Much of modern technology has been developed from the basic principles of electromagnetism formulated by Maxwell. The field of electronics, including the telephone, radio, television, and radar, stem from his discoveries and formulations. While Maxwell relied heavily on previous discoveries about electricity and magnetism, he also made a significant leap in unifying the theories of magnetism, electricity, and light. His revolutionary work lead to the development of quantum physics in the early 1900's and to Einstein's theory of relativity.

Maxwell began his work in electromagnetism by extending Michael Faraday's theories of electricity and magnetic lines of force. He then began to see the connections between the approaches of Faraday, Reimann and Gauss. As a result, he was able to derive one of the most elegant theories yet formulated. Using four equations, he described and quantified the relationships between electricity, magnetism and the propagation of electromagnetic waves. The equations are now known as Maxwell's Equations.

One of the first things that Maxwell did with the equations was to calculate the speed of an electromagnetic wave and found that the speed of an electromagnetic wave was almost identical to the speed of light. Based on this discovery, he was the first to propose that light was an electromagnetic wave. In 1862 Maxwell wrote:

"We can scarcely avoid the conclusion that light consists in the transverse undulations of the same medium which is the cause of electric and magnetic phenomena."

This was a remarkable achievement, for it not only unifies the theories of electricity and magnetism, but of optics as well. Electricity, magnetism and light can now be understood as aspects of a single phenomenon: electromagnetic waves.

Maxwell also described the thermodynamic properties of gas molecules using statistical mechanics.
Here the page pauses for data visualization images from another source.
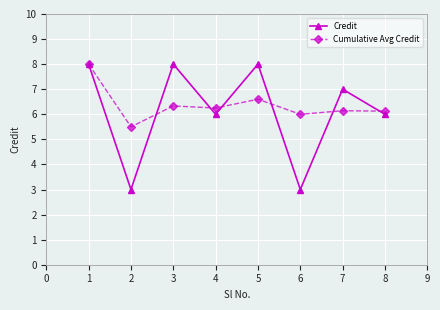

How many interior local valleys does the Credit series have?

3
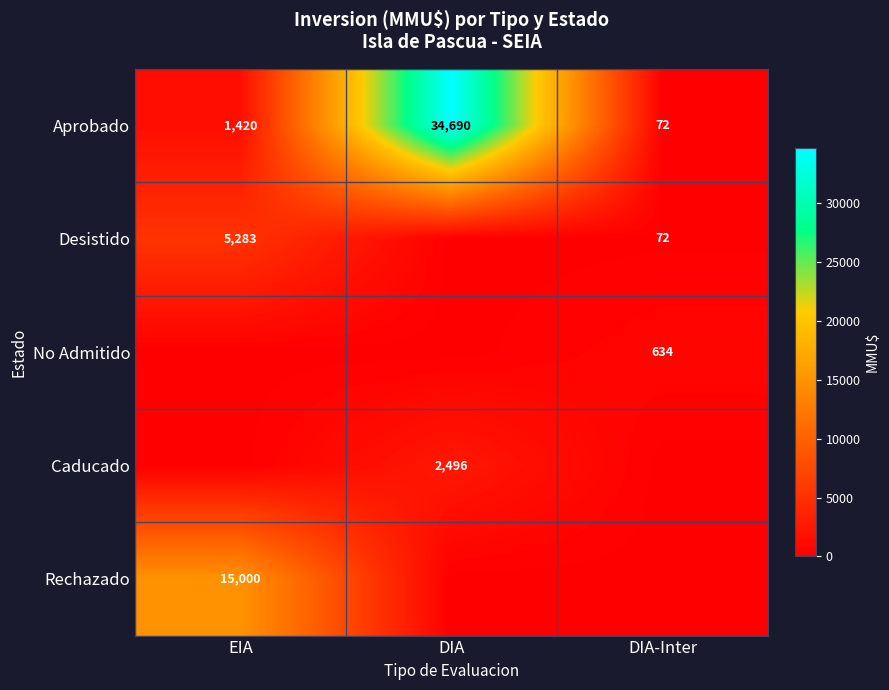

What is the sum of the Aprobado values at DIA-Inter and DIA?

34762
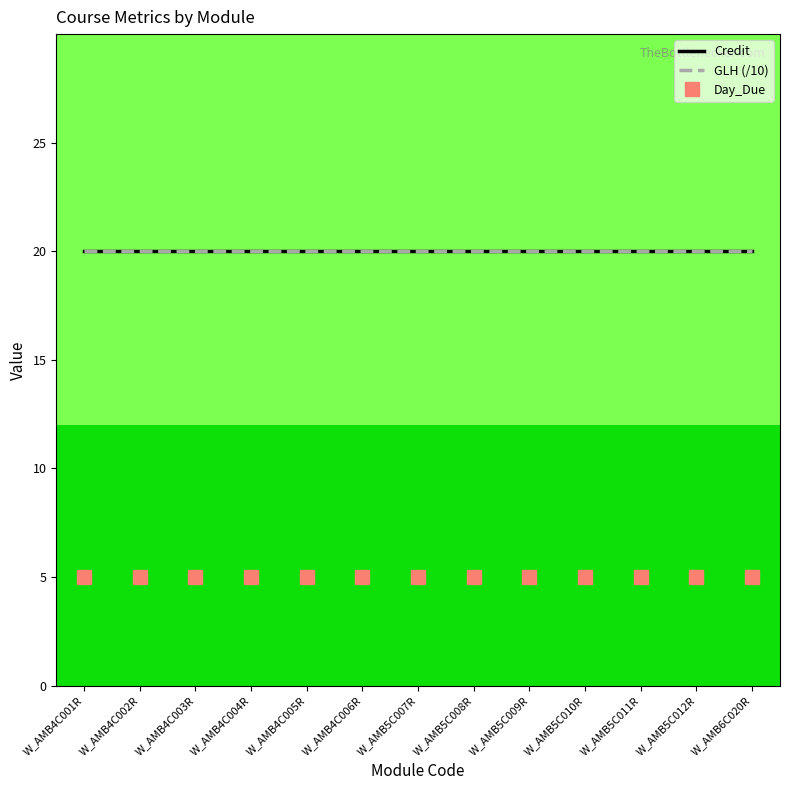

Is this an area chart (filled region under the line)?

No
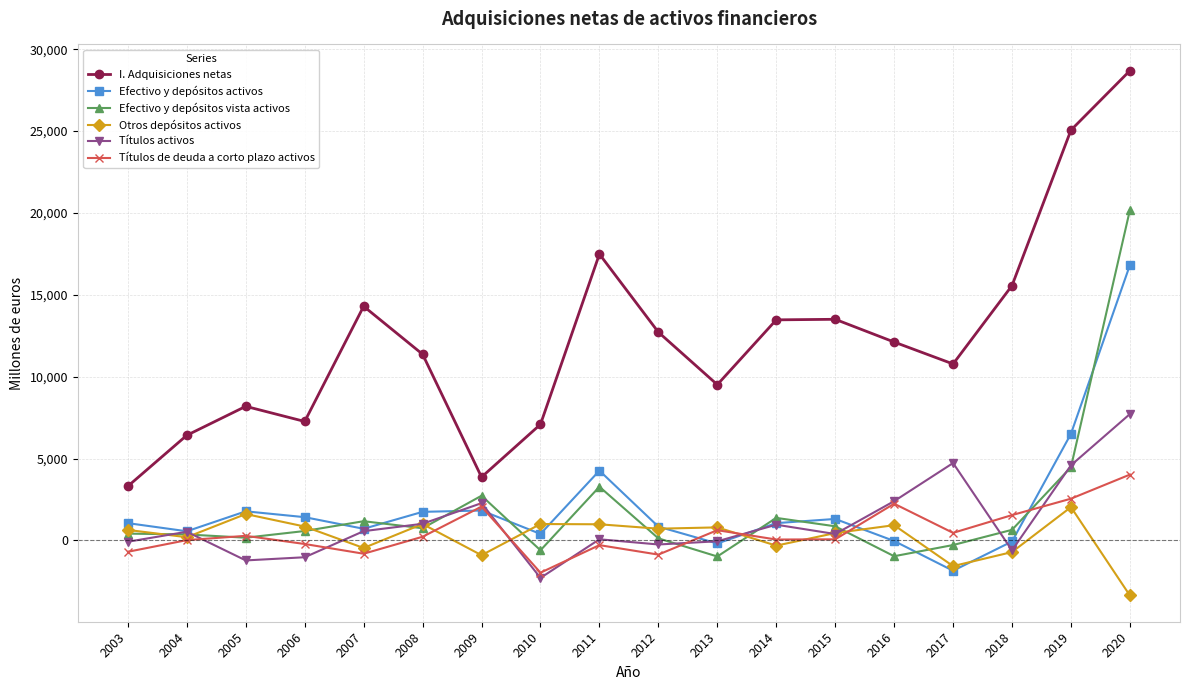

At which label does I. Adquisiciones netas reach its peak?

2020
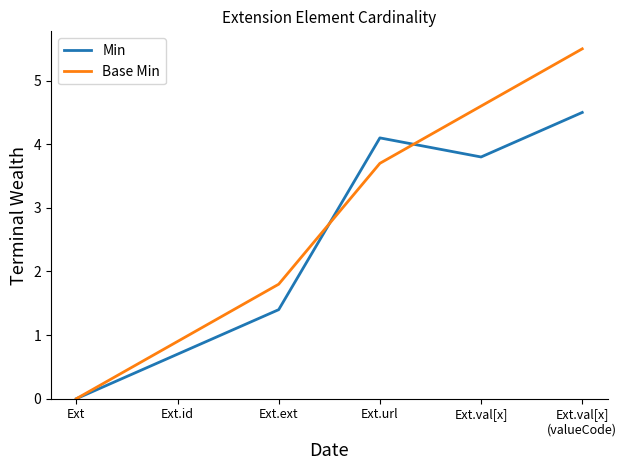

What is the approximate value of Min at Ext.val[x]
(valueCode)?

4.5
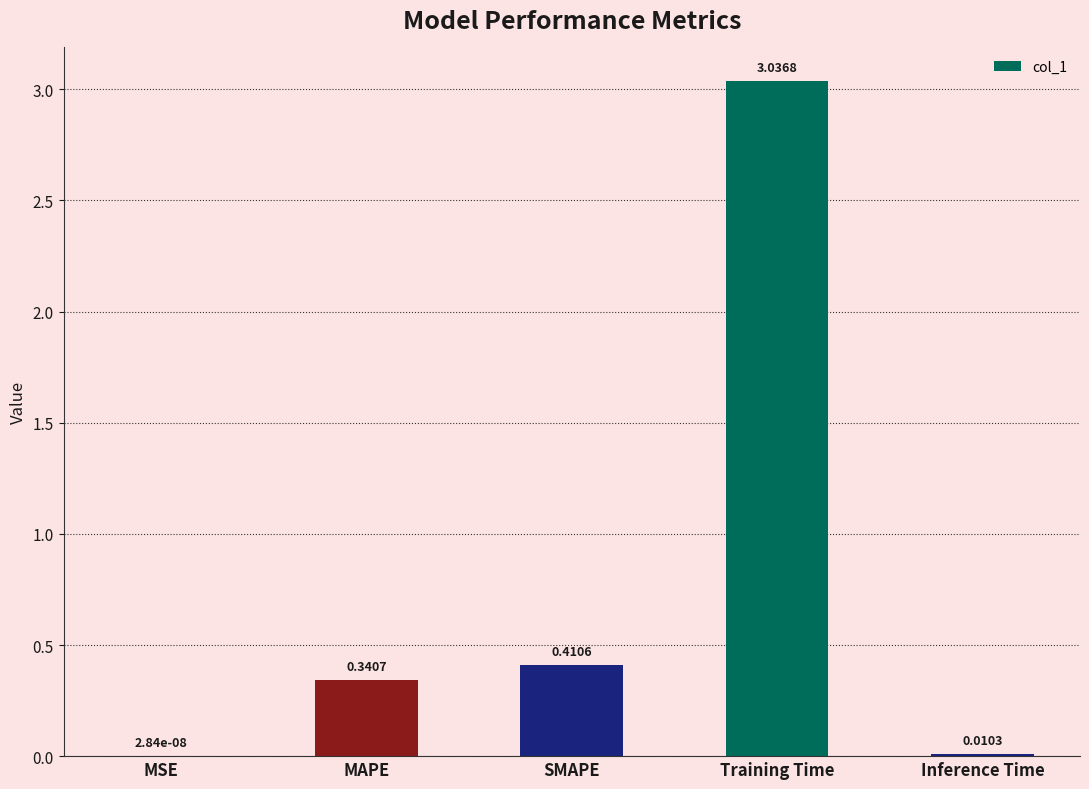

What is the change in value from MSE to SMAPE?

+0.4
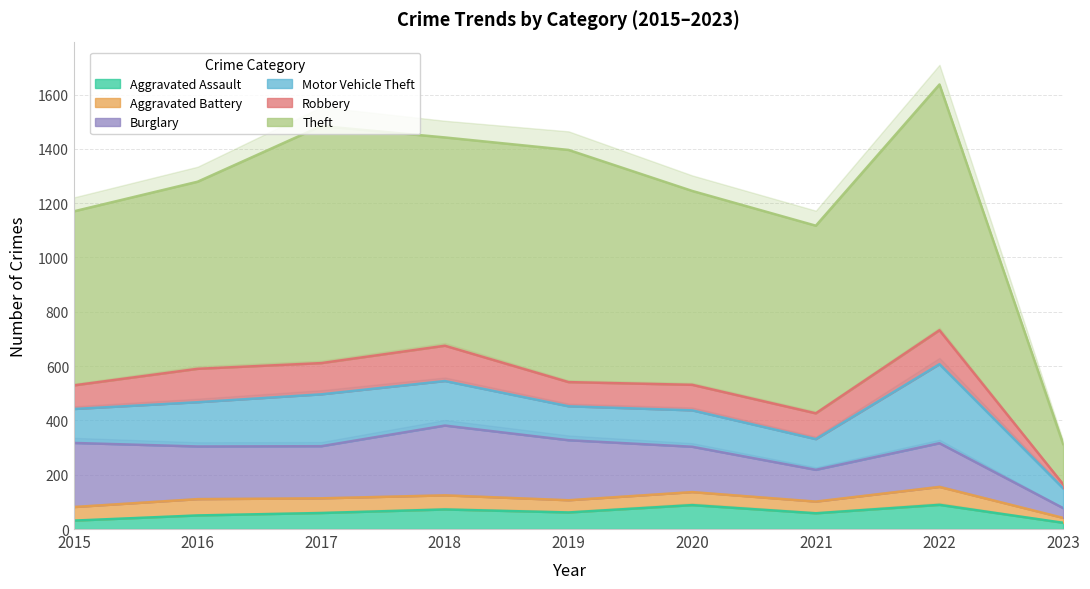

How many interior local peaks does the Theft series have?

3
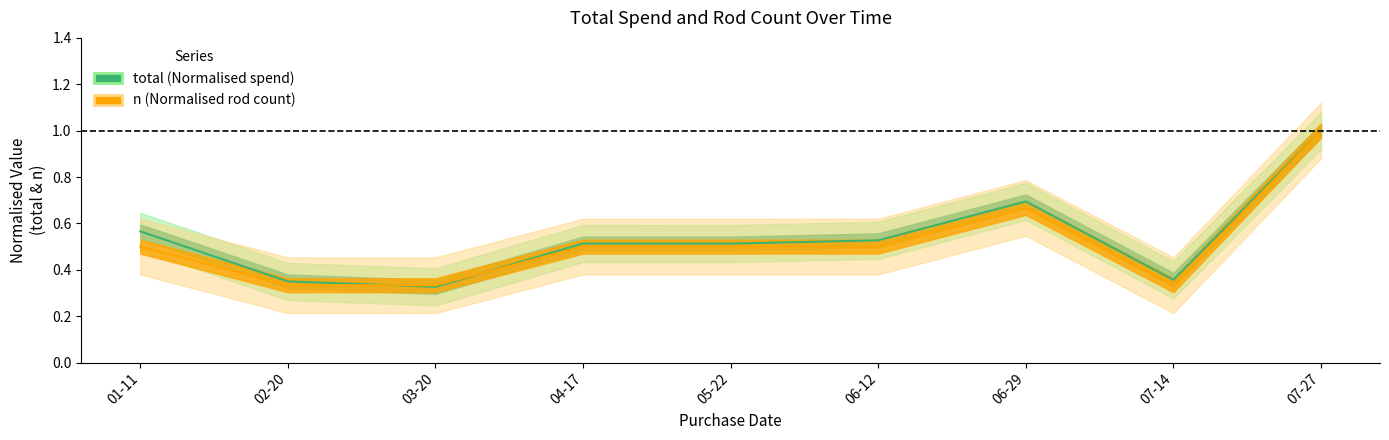

Between 02-20 and 06-29, which series saw the biggest shift?

total (line)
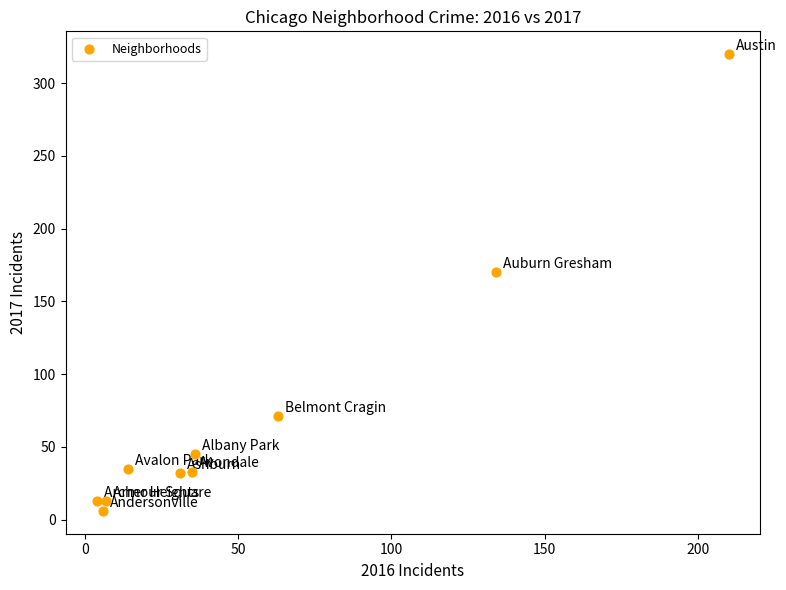

What Y value in the scatter plot is closest to 163?

170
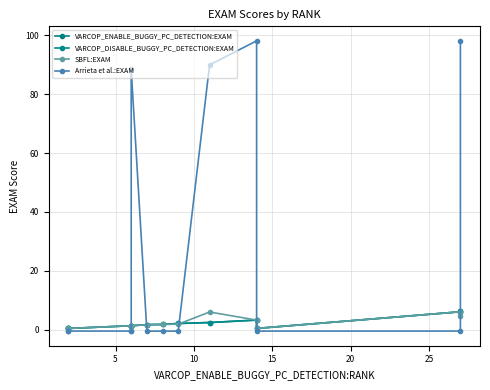

After their last crossing, which series has the higher values: VARCOP_DISABLE_BUGGY_PC_DETECTION:EXAM or SBFL:EXAM?

SBFL:EXAM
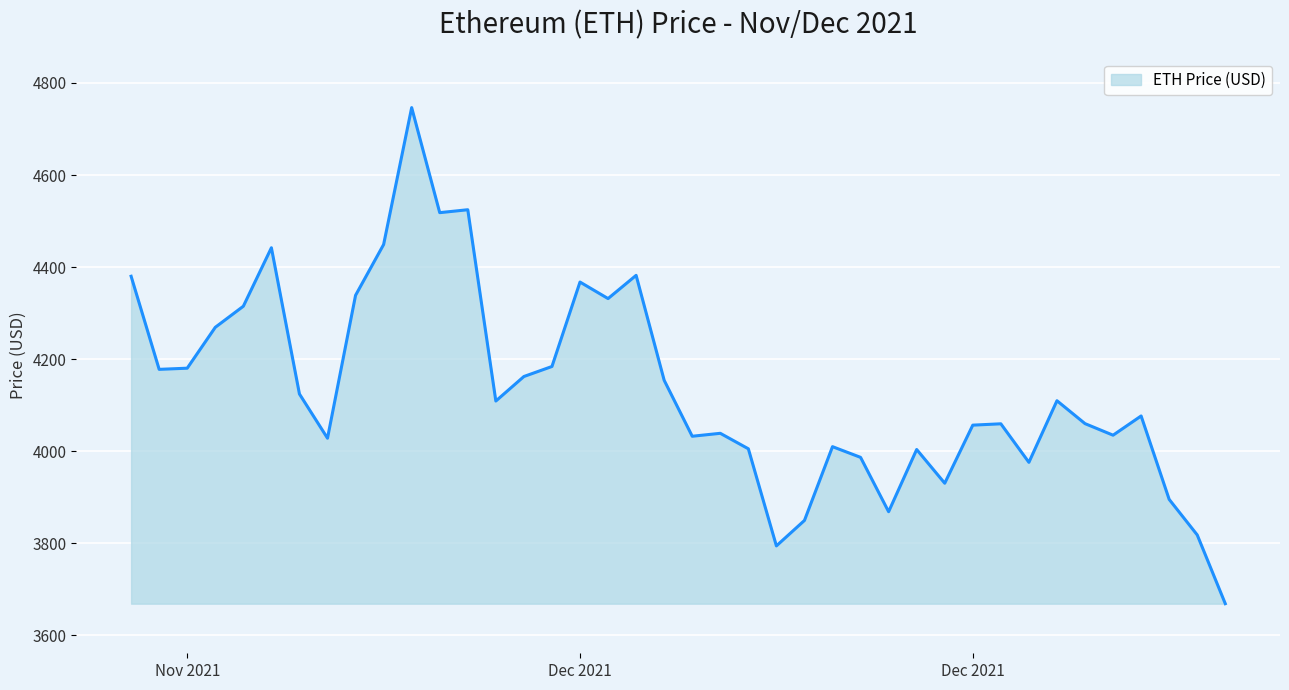

What is the greatest value displayed?

4746.4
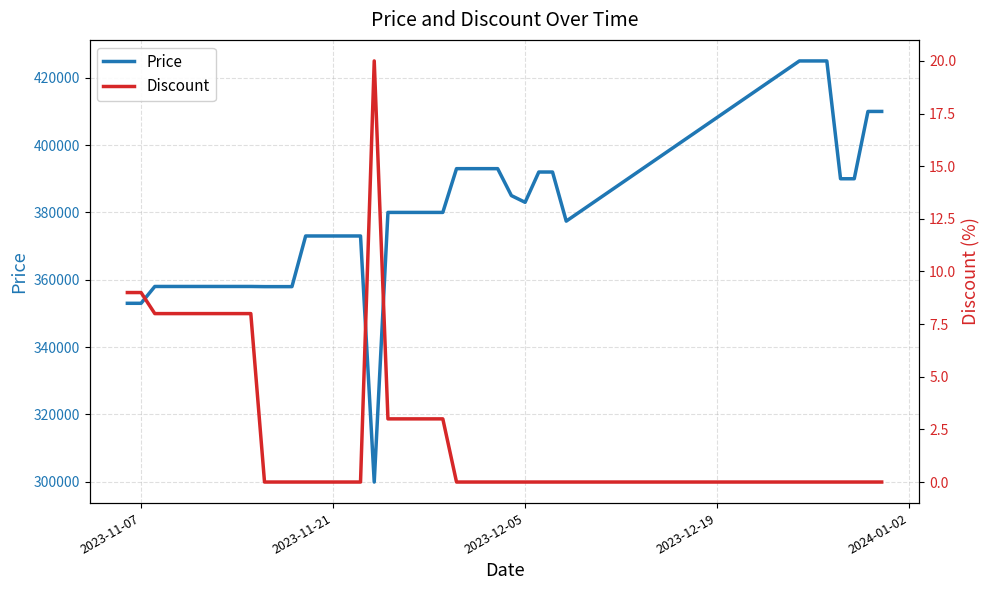

Does the chart have visible grid lines?

Yes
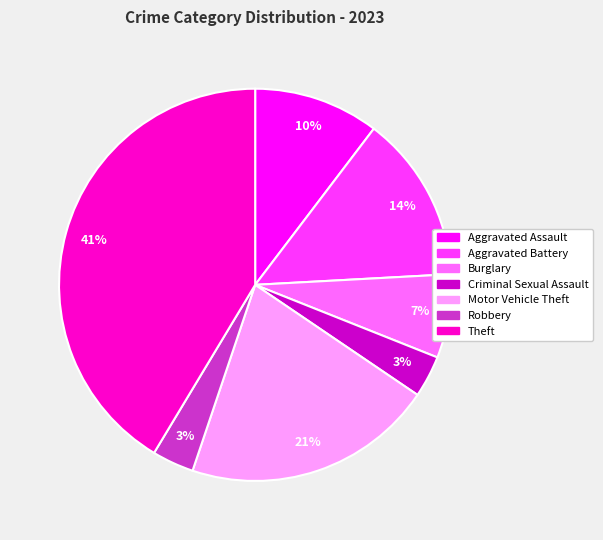

True or false: Criminal Sexual Assault accounts for 3% of the total.

True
His improvements to the kinetic theory of gases included showing that temperature and heat are caused only by molecular movement. Though Maxwell did not originate the kinetic theory, he was the first to apply probability and statistics to describe temperature changes at the molecular level. His theory is still widely used by scientists as a model for rarefied gases and plasmas.

Maxwell also contributed to the development of color photography. His analysis of color perception led to his invention of the trichromatic process. By using red, green and blue filters he created the first color photograph. The trichromatic process is the basis modern color photography.

Maxwell's particular gift was in applying mathematical reasoning in solving complex theoretical problems. Maxwell's Electromagnetic Equations are perfect examples of how mathematics can be used to provide relatively simple and elegant explanations of the complex mysteries of the universe. Richard Feynman wrote of Maxwell:

"From a long view of the history of mankind, seen from, say, ten thousand years from now, there can be little doubt that the most significant event of the nineteenth century will be judged as Maxwell's discovery of the laws of electrodynamics."

Maxwell continued his work at the Cavendish Laboratory until illness forced him to resign in 1879. He returned to Scotland and died soon afterwards. He was buried with little ceremony in a small churchyard in the village of Parton in Scotland.